Deploying edge computing architecture? Read this before you jump
August 15, 2019
Andrew Bargery, Solutions Architect, F5 Networks, discusses what businesses need to think about before jumping into deploying edge computing architecture.
Edge computing is gaining momentum, and it isn’t hard to see why.
Rather than transmitting data to the cloud or a central data warehouse to be analysed, processing can take place at the ‘edge’ of a network, reducing network latency, increasing bandwidth and delivering significantly faster response times.
The technology’s reach and influence may still be (relatively) embryonic, yet momentum has grown in EMEA over the past couple of years, particularly in the automotive and manufacturing industries. Indeed, any organisation with a glut of inter-connected devices and rapid data processing requirements would do well to start exploring deployment options now.
The first thing to consider is that the deployment of applications at the edge should not be taken lightly or seen as a mere extension of cloud computing. Applications and their data will be distributed across multiple locations, markedly increasing potential threat surfaces.
Furthermore, edge nodes may no longer be deployed in secure, central locations, making them more vulnerable to physical access. One of the biggest mistakes is to assume traditional security controls such as firewalls are enough.
Edge computing requires a robust application layer security such as a web-application firewall (WAF). Encouragingly, today’s Advanced WAF (AWAF) solutions are capable of dynamically protecting applications with anti-bot capabilities and stopping credential theft using keystroke encryptions.
It is also possible to extend app-layer DDoS detection and remediation for all applications via a combination of machine learning and behavioural analysis.
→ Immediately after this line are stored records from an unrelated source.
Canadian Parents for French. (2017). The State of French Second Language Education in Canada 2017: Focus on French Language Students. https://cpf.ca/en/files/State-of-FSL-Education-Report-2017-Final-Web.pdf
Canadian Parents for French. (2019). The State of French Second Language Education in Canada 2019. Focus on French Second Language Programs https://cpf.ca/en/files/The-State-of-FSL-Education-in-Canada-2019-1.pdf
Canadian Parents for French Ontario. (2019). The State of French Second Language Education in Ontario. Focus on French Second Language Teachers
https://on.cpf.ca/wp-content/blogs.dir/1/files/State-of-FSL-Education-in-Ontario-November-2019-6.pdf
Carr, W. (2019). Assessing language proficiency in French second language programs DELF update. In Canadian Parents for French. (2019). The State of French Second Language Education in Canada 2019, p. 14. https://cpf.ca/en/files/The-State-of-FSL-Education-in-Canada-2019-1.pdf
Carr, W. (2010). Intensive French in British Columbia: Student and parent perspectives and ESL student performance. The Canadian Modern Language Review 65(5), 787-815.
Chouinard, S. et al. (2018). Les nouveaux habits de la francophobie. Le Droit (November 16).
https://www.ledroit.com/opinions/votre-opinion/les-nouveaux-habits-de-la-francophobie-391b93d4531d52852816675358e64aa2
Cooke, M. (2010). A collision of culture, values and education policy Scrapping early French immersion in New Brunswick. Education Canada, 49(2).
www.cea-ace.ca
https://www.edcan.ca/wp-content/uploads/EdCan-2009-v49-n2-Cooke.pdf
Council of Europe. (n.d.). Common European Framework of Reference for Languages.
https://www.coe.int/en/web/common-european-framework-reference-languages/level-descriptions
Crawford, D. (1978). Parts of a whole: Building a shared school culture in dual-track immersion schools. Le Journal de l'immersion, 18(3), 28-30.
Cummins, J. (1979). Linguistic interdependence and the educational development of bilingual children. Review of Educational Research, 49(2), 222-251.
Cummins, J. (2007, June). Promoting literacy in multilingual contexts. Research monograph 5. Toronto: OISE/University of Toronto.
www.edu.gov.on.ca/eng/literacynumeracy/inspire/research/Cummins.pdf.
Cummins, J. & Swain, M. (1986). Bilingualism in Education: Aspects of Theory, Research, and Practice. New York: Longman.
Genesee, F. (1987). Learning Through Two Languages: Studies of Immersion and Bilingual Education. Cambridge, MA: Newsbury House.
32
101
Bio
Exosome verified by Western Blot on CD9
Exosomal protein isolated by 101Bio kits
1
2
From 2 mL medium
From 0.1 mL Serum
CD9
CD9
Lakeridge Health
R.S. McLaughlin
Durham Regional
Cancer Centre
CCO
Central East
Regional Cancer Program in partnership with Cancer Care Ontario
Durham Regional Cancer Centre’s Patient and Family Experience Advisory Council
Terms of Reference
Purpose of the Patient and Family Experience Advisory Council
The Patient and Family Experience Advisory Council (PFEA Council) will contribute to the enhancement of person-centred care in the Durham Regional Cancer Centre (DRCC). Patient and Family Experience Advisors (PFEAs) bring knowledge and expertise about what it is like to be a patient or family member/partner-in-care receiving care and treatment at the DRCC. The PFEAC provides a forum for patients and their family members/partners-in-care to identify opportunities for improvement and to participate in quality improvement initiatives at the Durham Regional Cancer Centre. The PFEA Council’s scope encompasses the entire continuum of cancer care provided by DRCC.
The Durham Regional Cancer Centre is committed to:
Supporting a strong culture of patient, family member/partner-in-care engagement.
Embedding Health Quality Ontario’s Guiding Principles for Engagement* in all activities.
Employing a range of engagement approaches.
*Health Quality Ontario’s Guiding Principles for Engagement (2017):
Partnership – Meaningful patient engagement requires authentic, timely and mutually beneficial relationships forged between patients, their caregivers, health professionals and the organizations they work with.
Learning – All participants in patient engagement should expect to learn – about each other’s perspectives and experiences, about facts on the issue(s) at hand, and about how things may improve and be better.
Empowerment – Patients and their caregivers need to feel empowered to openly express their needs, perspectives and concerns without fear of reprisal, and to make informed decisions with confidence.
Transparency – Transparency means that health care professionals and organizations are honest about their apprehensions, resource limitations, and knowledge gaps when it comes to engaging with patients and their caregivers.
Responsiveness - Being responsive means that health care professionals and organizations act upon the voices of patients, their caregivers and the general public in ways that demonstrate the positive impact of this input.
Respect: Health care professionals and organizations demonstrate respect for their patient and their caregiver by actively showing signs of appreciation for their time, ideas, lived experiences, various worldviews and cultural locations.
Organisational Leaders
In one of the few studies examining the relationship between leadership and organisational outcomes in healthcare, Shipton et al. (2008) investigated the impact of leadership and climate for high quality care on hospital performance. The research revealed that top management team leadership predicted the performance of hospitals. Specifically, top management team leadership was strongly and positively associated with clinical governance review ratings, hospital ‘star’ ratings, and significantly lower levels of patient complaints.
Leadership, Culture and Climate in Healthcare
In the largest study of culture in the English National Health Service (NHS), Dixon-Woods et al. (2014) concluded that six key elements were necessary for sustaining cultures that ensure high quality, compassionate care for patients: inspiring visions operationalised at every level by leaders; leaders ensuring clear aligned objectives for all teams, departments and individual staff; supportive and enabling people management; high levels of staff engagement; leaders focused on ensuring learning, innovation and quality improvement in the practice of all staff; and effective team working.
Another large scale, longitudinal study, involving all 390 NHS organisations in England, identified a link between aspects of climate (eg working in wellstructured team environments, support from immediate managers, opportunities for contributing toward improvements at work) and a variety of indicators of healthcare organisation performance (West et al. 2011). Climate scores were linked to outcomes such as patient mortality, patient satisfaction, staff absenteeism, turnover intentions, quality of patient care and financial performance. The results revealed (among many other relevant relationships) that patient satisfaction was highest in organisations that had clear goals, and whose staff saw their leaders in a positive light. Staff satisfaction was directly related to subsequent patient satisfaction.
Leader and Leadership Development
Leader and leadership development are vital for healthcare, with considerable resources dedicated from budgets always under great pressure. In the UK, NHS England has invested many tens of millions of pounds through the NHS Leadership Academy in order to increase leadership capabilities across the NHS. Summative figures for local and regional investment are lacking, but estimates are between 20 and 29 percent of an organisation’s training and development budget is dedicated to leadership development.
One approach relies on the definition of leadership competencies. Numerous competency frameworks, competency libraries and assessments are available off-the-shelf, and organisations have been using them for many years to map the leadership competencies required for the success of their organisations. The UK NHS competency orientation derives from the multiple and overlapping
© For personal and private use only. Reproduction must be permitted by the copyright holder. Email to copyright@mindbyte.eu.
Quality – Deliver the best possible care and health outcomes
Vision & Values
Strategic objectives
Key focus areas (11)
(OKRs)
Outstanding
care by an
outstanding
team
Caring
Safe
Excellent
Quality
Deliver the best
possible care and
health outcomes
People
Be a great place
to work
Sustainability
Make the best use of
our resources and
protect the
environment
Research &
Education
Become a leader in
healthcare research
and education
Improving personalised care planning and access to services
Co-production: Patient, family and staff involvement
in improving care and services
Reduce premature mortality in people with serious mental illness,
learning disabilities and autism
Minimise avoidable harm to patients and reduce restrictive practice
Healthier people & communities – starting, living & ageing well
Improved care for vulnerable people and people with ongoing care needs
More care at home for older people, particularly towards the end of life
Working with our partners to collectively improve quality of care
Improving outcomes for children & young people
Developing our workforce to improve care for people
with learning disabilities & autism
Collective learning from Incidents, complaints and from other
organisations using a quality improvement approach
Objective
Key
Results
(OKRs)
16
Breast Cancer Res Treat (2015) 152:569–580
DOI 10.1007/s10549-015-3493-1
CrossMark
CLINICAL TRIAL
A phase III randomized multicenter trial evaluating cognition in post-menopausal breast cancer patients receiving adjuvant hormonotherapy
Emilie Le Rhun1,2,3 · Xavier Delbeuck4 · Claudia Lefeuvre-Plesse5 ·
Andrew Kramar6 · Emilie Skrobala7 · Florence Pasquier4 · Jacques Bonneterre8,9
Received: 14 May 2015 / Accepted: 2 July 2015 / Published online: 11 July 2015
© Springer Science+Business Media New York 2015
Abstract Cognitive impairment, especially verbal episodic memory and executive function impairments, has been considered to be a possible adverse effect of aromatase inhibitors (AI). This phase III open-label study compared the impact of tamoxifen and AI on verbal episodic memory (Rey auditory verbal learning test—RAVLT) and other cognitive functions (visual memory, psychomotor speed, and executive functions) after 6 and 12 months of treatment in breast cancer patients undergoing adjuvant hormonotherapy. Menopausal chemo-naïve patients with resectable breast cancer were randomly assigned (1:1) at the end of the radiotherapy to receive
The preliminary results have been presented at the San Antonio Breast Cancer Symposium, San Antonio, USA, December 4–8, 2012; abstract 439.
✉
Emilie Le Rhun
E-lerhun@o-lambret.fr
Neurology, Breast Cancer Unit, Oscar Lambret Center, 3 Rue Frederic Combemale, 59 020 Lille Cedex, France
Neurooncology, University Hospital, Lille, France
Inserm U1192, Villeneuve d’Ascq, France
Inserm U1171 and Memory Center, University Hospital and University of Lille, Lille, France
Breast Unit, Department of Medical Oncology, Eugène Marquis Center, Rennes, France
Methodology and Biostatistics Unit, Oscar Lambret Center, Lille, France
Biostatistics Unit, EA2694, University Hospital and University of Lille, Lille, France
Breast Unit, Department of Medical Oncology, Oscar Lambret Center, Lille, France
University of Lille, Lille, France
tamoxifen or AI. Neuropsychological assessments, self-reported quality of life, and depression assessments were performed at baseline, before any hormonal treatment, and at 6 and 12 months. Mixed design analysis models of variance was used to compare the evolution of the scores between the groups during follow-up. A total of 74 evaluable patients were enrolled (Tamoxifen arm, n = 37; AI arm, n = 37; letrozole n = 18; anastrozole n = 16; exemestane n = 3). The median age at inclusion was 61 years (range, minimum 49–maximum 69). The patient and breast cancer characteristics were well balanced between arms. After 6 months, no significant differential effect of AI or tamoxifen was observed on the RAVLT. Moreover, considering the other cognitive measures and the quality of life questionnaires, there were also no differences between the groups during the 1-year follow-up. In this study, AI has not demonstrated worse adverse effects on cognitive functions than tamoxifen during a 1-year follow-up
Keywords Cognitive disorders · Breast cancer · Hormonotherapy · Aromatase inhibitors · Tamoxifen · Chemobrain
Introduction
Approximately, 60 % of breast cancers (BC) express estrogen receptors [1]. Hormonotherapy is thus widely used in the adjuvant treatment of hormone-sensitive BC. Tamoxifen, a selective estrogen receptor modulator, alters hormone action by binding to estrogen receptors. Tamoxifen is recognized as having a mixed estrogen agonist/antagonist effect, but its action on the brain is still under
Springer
Times have changed. Traditionally, physical appliances were deployed for centralised security and firewalling functions. As applications become more widely distributed and no longer tied to a fixed location, the security controls need to be deployable in the same way.
This means modern AWAFs must be able to be virtualised and deployed in private and public cloud infrastructures – while still providing the requisite levels of security and performance.
Virtualisation means AWAFs can support a variety of consumption and licensing models, including a per-app basis, as well as perpetual, subscription, and utility billing options for flexibility in the cloud and the data centre.
This enables SecOps to work with modern DevOps, and NetOps teams to easily deploy app protection services in any environment. These can then be configured for individual applications or en masse. This holistic approach reduces management complexity, decreases OpEx, and efficiently delivers services to neutralise attacks.
Fundamentally, it is vital to deliver the right protection models wherever applications reside. In addition, it is essential to invest in automation. Otherwise, it is impossible to ensure consistent security policies are deployed across a distributed edge computing architecture.
For instance, if an application is deployed or deleted in an edge computing location, the appropriate network and security controls can be automatically deployed.
Due to the diffuse nature of distributed automation, organisations and service providers operating network and computing infrastructures also need to make sure their control interfaces are protected with the right Application Programming Interface (API) security solutions.
In principle, edge computing can potentially simplify security management because it can deliver more clarity on where data originates and where it is going. Traditionally, everything goes to a central data centre or cloud system where it can be harder to efficiently monitor and protect as traffic volumes soar.
Edge servers, on the other hand, can offload computing tasks from connected devices by caching information like a private cloud, and data can be accessed locally.
The importance of alighting an optimal security posture will only grow as more and more compelling edge computing use cases come online. An automated, smart and data-led approach to manufacturing is now becoming commonplace, enabling real-time insights for rapid decision-making in mission-critical scenarios – particularly for robotics or AI-powered devices.
Factions of the automotive industry are also revving up to gain a competitive edge, implementing multiple IoT sensors into driverless vehicles to detect movement in its surrounding environment. This includes acquiring data on the condition of the vehicle, such as latency-sensitive location and navigation information.
Feeding this data through a network to a central data centre or cloud system can be time consuming. Edge computing allows for data to be processed and analysed in real-time, improving consistency and response times.
Police body cameras are another interesting use case, with the technology allowing data to be compressed and encoded locally, sending short bursts of video to a local edge centre, speeding up the upload process and reducing pressure on a central network.
Elsewhere, retailers are benefiting from point of service (PoS) machines that can send credit card data to an edge compute, removing the need for sensitive information to be sent across the network in a potentially more vulnerable state.
Then there’s the surging development of Augmented Reality (AR) and Virtual Reality (VR) applications, which are enthusiastically incorporating edge computing capabilities, harnessing the benefits of rapid responsiveness in the face of high-bandwidth usage.
Whatever the technology’s incarnations, it is critical to avoid crashing into problems that could have been avoided. Only jump in with both feet once you know exactly how the technology will benefit your organisation and, most importantly, how you intend to keep it safe.